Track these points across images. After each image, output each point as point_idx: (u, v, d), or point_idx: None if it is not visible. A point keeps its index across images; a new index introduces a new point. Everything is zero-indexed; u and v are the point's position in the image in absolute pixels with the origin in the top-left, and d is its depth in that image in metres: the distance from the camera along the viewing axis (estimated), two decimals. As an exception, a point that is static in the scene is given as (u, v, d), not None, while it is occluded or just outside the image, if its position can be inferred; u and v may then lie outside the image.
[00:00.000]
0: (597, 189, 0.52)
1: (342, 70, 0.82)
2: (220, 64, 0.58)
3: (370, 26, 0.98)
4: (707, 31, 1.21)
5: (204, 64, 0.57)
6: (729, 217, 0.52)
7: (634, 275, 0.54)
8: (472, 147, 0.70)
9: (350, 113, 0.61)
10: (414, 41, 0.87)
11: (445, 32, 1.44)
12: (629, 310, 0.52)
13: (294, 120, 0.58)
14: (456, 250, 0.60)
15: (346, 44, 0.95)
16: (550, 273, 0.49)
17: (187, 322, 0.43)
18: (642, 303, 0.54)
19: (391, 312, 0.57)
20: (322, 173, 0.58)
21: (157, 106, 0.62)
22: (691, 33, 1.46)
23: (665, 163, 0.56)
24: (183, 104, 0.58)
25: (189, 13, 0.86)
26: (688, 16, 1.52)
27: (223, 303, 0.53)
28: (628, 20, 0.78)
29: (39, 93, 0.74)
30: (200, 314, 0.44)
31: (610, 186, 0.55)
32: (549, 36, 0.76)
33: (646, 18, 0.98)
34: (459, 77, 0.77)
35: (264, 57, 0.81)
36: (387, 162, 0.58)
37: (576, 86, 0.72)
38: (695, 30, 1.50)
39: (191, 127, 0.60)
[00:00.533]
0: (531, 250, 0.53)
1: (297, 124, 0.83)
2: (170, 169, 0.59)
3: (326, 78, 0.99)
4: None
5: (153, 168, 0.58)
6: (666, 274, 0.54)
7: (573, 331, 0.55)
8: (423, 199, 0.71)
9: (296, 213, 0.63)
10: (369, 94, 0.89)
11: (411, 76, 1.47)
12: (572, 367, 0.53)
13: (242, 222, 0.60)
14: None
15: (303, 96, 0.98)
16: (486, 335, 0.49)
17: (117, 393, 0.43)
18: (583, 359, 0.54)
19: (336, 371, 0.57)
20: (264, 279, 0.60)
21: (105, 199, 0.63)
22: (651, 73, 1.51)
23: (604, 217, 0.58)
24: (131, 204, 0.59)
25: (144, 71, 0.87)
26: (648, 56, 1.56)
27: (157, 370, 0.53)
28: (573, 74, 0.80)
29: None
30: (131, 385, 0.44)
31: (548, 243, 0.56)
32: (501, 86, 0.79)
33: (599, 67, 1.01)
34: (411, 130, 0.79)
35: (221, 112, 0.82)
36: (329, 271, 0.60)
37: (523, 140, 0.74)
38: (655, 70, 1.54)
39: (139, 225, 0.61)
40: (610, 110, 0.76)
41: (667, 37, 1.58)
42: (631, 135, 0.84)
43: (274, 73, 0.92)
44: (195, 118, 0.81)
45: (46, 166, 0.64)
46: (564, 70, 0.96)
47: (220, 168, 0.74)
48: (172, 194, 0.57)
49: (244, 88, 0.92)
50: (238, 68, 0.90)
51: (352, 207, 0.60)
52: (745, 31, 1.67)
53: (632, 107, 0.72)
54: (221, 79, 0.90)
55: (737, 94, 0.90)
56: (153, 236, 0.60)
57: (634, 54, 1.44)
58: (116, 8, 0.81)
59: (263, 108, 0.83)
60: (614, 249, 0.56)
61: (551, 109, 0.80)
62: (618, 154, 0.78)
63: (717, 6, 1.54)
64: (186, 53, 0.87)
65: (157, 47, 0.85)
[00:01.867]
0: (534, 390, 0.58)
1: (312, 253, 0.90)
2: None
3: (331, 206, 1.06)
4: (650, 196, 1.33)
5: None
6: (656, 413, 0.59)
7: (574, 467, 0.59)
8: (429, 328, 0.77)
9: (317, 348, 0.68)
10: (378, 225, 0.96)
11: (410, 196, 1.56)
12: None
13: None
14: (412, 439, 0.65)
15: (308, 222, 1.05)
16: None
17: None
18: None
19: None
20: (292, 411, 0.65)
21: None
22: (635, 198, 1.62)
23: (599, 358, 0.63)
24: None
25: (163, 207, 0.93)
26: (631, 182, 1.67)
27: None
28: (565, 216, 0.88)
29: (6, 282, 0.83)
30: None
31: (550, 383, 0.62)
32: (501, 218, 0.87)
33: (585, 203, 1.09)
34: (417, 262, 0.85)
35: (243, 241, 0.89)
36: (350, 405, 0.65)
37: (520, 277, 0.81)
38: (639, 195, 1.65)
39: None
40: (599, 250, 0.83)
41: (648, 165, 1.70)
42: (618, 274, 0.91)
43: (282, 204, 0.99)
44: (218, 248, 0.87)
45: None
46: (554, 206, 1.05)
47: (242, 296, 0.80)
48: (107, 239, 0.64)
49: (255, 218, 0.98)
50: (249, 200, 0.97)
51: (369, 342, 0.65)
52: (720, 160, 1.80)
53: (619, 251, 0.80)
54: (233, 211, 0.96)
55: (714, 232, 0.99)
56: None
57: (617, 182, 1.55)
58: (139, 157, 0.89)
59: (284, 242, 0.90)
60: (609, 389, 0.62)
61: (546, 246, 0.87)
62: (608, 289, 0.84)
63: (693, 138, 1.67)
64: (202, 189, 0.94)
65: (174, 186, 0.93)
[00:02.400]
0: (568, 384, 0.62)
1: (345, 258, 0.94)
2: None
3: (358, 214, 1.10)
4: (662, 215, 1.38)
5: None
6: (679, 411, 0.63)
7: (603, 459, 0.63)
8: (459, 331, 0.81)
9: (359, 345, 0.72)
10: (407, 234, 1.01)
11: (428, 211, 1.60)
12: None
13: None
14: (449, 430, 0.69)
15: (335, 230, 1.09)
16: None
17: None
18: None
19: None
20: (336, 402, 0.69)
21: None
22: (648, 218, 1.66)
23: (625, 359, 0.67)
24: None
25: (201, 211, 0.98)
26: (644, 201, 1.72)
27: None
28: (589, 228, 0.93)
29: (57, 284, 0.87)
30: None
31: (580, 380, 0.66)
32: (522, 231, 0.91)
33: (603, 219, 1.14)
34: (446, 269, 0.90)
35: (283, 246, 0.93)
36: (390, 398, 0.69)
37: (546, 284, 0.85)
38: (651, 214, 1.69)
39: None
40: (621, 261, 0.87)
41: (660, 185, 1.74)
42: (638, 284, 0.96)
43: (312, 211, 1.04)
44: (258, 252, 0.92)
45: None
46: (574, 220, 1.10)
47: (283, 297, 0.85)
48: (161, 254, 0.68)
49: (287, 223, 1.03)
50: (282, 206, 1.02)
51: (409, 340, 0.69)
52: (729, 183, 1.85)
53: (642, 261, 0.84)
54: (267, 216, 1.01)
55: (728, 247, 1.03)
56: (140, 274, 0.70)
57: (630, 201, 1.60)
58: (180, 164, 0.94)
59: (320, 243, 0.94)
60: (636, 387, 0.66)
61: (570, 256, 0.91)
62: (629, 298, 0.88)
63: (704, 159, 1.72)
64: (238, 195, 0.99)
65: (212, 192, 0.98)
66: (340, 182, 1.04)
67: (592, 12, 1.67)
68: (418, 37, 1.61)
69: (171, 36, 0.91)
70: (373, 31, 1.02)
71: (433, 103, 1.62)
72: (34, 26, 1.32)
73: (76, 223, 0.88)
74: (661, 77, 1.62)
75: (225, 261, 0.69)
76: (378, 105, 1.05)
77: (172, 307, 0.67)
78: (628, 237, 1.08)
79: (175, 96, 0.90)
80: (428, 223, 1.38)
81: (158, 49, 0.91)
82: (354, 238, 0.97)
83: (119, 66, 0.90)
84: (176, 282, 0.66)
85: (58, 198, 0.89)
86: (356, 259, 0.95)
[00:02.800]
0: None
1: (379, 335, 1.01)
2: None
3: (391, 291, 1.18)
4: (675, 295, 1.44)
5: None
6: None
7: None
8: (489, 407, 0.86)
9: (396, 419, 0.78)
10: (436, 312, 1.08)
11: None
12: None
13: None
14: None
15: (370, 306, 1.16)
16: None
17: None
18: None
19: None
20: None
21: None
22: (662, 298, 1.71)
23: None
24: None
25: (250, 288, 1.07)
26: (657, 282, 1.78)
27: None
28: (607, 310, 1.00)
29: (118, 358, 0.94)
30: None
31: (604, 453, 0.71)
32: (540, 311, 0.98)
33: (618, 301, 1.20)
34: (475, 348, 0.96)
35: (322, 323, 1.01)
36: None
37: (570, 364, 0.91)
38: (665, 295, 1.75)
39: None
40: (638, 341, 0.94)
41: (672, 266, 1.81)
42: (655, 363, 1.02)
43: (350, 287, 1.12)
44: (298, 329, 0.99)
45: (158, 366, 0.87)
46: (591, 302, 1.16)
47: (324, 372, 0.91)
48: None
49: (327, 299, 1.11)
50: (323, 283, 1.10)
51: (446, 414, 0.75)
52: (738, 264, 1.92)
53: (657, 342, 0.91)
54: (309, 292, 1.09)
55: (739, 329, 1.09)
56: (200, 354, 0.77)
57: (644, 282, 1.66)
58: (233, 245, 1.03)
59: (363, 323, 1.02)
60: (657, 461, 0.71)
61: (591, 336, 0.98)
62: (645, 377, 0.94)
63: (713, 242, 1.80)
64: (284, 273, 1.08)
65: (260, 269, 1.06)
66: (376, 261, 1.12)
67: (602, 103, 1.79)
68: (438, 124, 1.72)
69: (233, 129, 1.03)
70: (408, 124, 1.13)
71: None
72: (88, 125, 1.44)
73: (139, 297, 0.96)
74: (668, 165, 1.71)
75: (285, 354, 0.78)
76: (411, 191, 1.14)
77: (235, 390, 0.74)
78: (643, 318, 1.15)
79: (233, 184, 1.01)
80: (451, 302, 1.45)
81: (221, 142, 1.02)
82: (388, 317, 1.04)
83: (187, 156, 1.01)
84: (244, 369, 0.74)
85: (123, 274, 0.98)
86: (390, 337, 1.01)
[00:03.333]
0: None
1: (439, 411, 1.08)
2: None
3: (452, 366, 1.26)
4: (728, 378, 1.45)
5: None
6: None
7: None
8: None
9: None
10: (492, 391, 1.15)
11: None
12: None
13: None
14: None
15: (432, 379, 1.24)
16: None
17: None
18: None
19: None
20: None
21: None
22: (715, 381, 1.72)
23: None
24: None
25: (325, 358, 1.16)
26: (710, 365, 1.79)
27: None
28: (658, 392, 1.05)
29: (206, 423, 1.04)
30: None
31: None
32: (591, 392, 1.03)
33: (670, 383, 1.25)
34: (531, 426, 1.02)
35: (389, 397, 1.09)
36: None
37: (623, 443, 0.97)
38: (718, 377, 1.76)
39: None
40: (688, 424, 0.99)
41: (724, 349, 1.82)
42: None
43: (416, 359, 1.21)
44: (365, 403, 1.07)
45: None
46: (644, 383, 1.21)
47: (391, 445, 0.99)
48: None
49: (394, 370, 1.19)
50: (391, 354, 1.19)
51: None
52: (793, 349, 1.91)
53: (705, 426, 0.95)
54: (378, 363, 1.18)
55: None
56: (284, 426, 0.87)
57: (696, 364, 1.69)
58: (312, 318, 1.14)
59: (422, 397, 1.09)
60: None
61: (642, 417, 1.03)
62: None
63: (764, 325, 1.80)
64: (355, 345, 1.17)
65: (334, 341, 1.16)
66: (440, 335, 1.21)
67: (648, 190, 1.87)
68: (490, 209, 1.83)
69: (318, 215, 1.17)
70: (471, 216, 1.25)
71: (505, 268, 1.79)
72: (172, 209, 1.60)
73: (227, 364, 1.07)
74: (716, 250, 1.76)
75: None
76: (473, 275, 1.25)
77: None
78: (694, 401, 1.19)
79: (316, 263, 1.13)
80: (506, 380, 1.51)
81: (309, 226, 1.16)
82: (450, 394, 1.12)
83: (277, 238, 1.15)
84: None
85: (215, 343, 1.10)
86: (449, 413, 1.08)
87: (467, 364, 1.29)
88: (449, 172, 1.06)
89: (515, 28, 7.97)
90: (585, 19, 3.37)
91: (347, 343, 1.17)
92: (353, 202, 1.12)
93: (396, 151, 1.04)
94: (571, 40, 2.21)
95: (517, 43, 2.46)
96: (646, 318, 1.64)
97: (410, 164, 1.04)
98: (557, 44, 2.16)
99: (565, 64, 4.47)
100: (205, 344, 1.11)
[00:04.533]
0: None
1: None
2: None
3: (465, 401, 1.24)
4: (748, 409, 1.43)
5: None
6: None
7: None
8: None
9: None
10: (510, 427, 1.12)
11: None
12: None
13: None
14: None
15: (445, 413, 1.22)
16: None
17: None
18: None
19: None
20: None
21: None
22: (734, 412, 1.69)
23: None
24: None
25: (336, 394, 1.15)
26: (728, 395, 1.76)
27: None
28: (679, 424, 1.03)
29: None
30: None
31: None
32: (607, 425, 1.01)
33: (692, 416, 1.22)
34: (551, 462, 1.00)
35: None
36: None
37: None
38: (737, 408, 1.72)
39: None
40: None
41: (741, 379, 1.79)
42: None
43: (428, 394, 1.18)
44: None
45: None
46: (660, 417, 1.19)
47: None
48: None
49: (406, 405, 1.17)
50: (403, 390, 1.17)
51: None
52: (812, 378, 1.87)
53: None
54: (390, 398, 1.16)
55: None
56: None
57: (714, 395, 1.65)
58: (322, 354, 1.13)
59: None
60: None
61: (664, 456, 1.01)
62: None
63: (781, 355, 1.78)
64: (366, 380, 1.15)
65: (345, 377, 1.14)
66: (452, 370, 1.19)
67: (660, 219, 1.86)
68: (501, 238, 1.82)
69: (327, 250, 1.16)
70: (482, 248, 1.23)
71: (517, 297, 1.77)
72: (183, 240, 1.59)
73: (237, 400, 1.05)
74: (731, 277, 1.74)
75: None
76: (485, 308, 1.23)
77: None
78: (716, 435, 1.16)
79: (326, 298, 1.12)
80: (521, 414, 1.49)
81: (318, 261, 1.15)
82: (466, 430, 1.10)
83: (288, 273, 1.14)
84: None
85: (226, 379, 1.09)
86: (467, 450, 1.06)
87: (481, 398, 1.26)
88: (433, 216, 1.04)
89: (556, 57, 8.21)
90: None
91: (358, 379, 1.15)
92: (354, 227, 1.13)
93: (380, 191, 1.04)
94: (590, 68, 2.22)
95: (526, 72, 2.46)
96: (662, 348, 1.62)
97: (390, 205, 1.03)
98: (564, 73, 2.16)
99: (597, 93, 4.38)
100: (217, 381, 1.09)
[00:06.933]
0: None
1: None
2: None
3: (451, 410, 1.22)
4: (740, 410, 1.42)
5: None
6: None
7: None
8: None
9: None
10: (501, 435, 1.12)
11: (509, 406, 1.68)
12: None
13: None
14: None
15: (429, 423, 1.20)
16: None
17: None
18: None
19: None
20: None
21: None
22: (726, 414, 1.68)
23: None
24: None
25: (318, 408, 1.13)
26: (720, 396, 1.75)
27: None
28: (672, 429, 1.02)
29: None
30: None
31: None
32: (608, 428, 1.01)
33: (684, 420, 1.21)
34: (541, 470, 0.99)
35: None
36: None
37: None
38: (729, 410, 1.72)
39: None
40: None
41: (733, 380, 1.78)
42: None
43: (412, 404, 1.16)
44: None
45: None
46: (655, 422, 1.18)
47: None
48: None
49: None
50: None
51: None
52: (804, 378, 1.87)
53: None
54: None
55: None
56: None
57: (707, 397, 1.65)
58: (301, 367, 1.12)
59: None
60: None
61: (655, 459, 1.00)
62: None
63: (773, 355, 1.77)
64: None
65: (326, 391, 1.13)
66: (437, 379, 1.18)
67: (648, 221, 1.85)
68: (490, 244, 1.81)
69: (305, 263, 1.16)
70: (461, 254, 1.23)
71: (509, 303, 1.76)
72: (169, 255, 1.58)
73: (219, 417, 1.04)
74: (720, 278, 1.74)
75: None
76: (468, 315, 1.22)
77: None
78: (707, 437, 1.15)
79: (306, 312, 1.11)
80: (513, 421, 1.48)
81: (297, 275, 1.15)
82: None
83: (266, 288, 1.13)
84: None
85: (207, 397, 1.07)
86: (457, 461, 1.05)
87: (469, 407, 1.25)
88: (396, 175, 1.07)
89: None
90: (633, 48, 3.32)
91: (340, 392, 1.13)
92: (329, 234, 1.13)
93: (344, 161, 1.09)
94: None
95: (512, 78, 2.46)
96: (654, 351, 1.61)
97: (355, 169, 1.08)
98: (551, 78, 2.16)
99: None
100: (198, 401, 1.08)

★ ★ ★ ★ ★

EXERCISE PROMPT
Print only the lines from the top of the data above down to the line holding "32: (549, 36, 0.76)", inclusive.

SOLUTION FOR THIS TASK
Track these points across images. After each image, output each point as point_idx: (u, v, d), or point_idx: None if it is not visible. A point keeps its index across images; a new index introduces a new point. Everything is zero-indexed; u and v are the point's position in the image in absolute pixels with the origin in the top-left, and d is its depth in that image in metres: the distance from the camera along the viewing axis (estimated), two decimals. As an exception, a point that is static in the scene is given as (u, v, d), not None, while it is occluded or just outside the image, if its position can be inferred; u and v may then lie outside the image.
[00:00.000]
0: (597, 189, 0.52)
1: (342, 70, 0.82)
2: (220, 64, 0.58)
3: (370, 26, 0.98)
4: (707, 31, 1.21)
5: (204, 64, 0.57)
6: (729, 217, 0.52)
7: (634, 275, 0.54)
8: (472, 147, 0.70)
9: (350, 113, 0.61)
10: (414, 41, 0.87)
11: (445, 32, 1.44)
12: (629, 310, 0.52)
13: (294, 120, 0.58)
14: (456, 250, 0.60)
15: (346, 44, 0.95)
16: (550, 273, 0.49)
17: (187, 322, 0.43)
18: (642, 303, 0.54)
19: (391, 312, 0.57)
20: (322, 173, 0.58)
21: (157, 106, 0.62)
22: (691, 33, 1.46)
23: (665, 163, 0.56)
24: (183, 104, 0.58)
25: (189, 13, 0.86)
26: (688, 16, 1.52)
27: (223, 303, 0.53)
28: (628, 20, 0.78)
29: (39, 93, 0.74)
30: (200, 314, 0.44)
31: (610, 186, 0.55)
32: (549, 36, 0.76)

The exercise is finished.